Antibiotic treatment is often saved for more severe cases, as they can have drawbacks. When given directly to the fish, for example, in food or by injection, the medication may have a hard time reaching all the way to the tips of the fins due to the thinner tissue and vessels. When added directly to your tank, they can wipe out your biological filtration, which can cause spikes in the nitrogen cycle. Separate water bath treatments may be appropriate but should be done under an aquatic veterinarian’s guidance.

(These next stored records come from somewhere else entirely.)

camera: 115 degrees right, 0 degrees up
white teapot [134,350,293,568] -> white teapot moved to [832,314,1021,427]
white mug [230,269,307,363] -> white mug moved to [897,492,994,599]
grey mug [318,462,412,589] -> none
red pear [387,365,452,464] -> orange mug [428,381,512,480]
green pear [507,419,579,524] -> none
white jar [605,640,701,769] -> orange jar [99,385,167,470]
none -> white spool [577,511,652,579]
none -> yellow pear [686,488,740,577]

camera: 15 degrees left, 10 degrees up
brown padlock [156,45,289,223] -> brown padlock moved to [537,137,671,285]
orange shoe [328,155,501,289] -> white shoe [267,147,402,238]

Many antibiotic treatments are prescription only. One commonly used medication seen in pet stores is the antibiotic erythromycin, but most cases can be improved with a better environment alone. Your veterinarian may recommend other treatments in severe cases. Food fish have different regulations and restrictions on antibiotics. If this happens to in any way apply to you, consult a veterinarian before any treatment.
Fin Rot Prevention
Some of the best “treatments” is prevention. The same can be said of fin rot. Also, catching this disease process early on is more likely to yield better results. Below are some things to keep in mind to help prevent the rot.
- Proper quarantine for new additions before introduction to your system
- Good (and consistent) water quality
- Routine partial water changes for maintenance
- Avoid overcrowding
- Trim your aquatic plants as needed and avoid items that could snag your fish as they swim by
- Monitoring for aggression between individuals
- Avoid overfeeding and remove uneaten food when possible.

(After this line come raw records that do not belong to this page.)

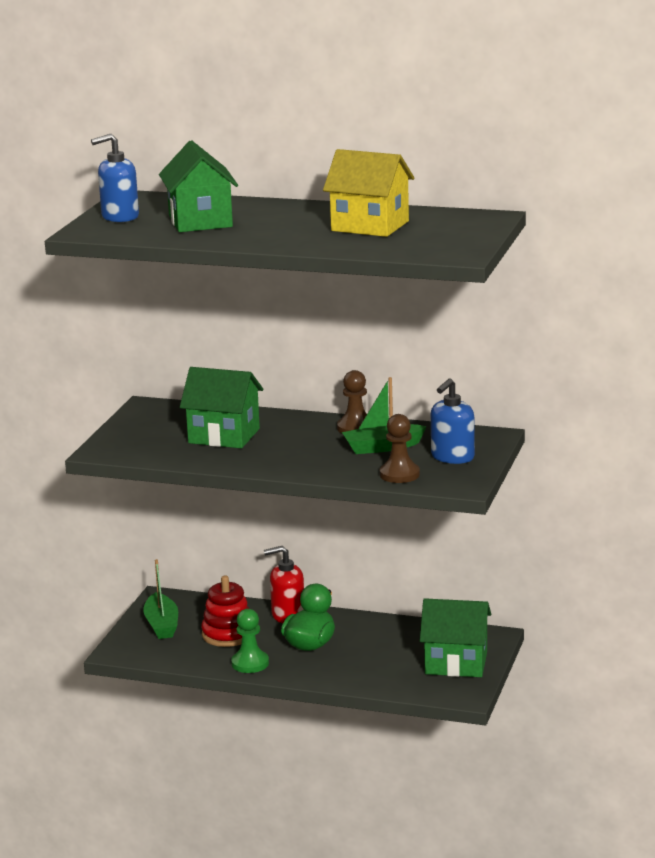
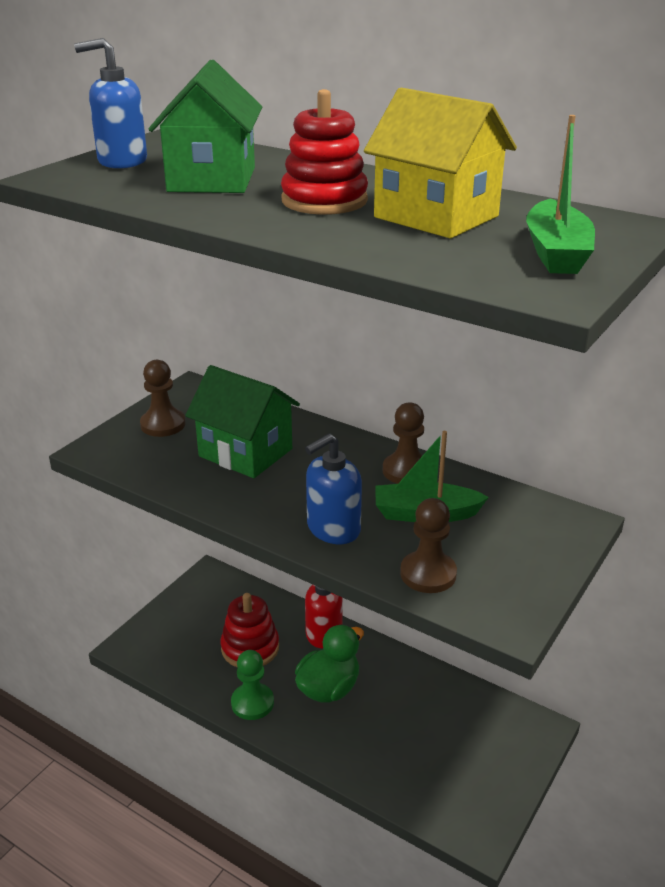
camera: 15 degrees right, 10 degrees up
green boat [143,559,178,639] -> green boat moved to [526,115,595,274]
green house [420,598,491,677] -> none
blue soap dispenser [431,379,475,464] -> blue soap dispenser moved to [305,434,362,544]
none -> brown pawn [140,360,185,437]
none -> red stacking toy [281,89,368,215]

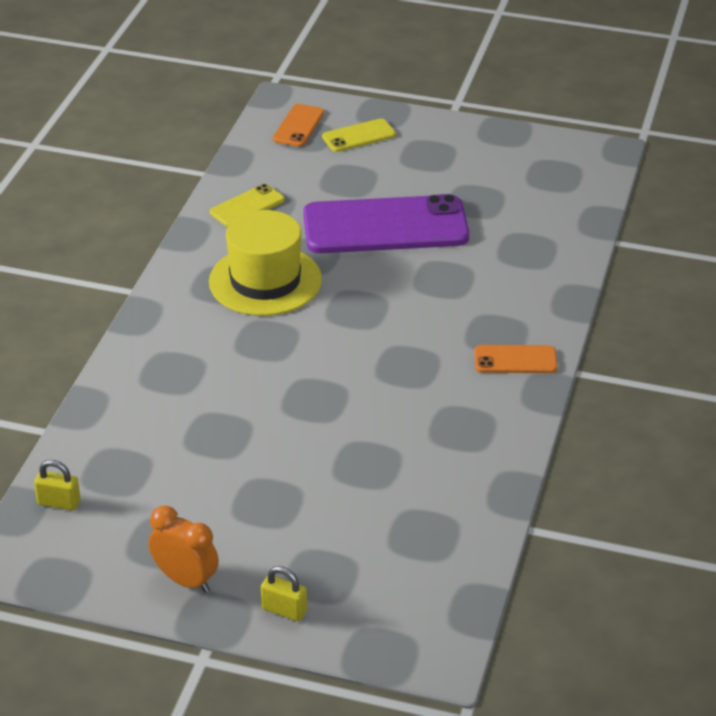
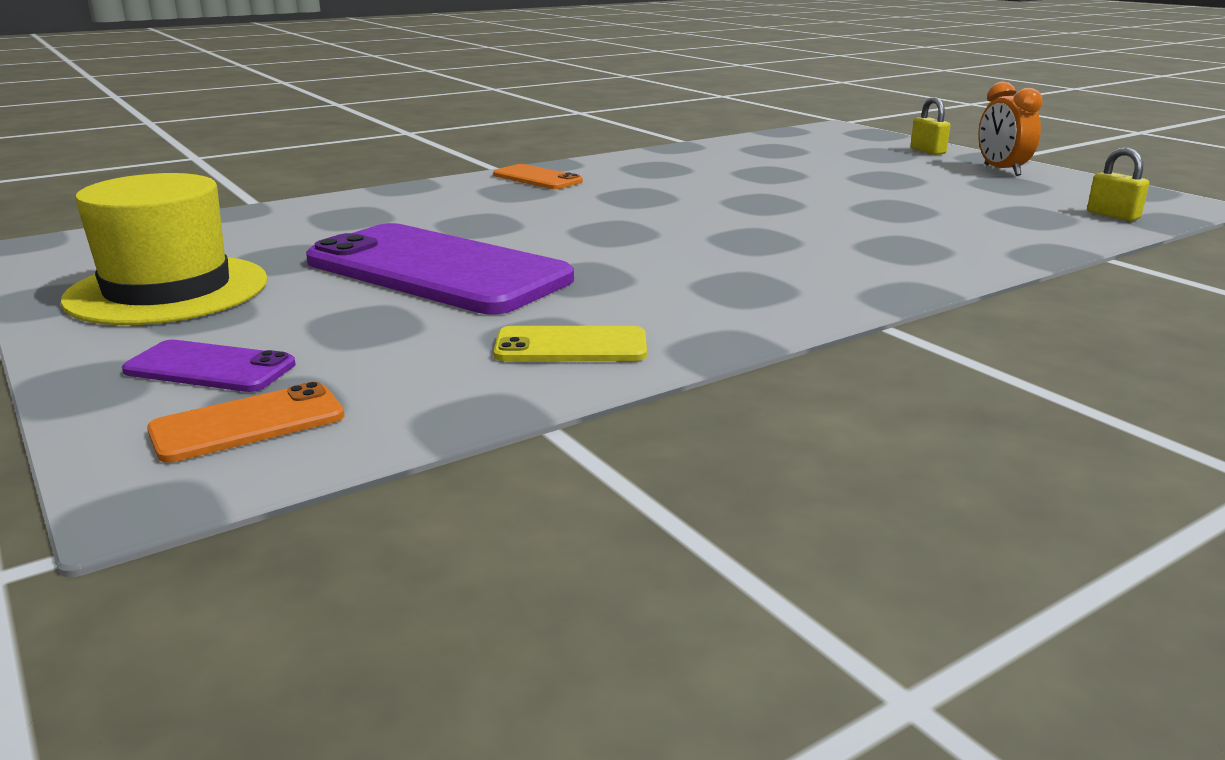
camera: 140 degrees left, 15 degrees down
yellow hat [209,210,322,316] -> yellow hat moved to [61,173,268,325]
yellow phone [322,118,396,152] -> purple phone [122,340,296,392]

- Isolate sick individuals
Regular system maintenance and cleaning are critical for the health of your fish and often make it easier for them to recover once ill. Avoiding trauma when possible will significantly reduce the risk of infection.
How to tell if Fin Rot is Cured
Now that you’ve cleaned your tank verified your water quality, isolated your sick fish, and treated it…how do I know it’s resolved? If not severely damaged, the tissue often grows back but may be a different color than before. You may see your fish starting to eat better and be more active as it heals. Once resolved, there shouldn’t be any new lesions, and the tissue should have regrown (unless too severe). To be safe, monitor recovered individuals for some time before reintroducing them to the system to ensure no new lesions appear.
Betta Fish and Fin Rot
Betta fish often take longer rest periods than other species. They will need a smooth area for them to rest to help avoid injuries. Consider using betta fish-specific decor. They also have long ornate tails that are more prone to injury.
Guppies and Fin Rot
Guppies also have long ornamental tails. Known to have a more voracious appetite, these fish can produce more waste and quickly decrease water quality. Routine partial water changes and vigilant water quality are important.
Goldfish and Fin Rot
Many goldfish breeds have been bred for showy tails as well. When choosing a substrate for your tank, consider that goldfish are high waste producers and tend to dig and root around in the substrate. Pick a substrate that is unlikely to injure them or be a choking hazard. If you prefer a minimalist appearance, consider no substrate at all.
Angelfish and Fin Rot
Angelfish fins are long and spread out, therefore more likely to injure. They also thrive in warmer temperatures which is more conducive to bacterial growth. Colder water temperatures may compromise their immune system.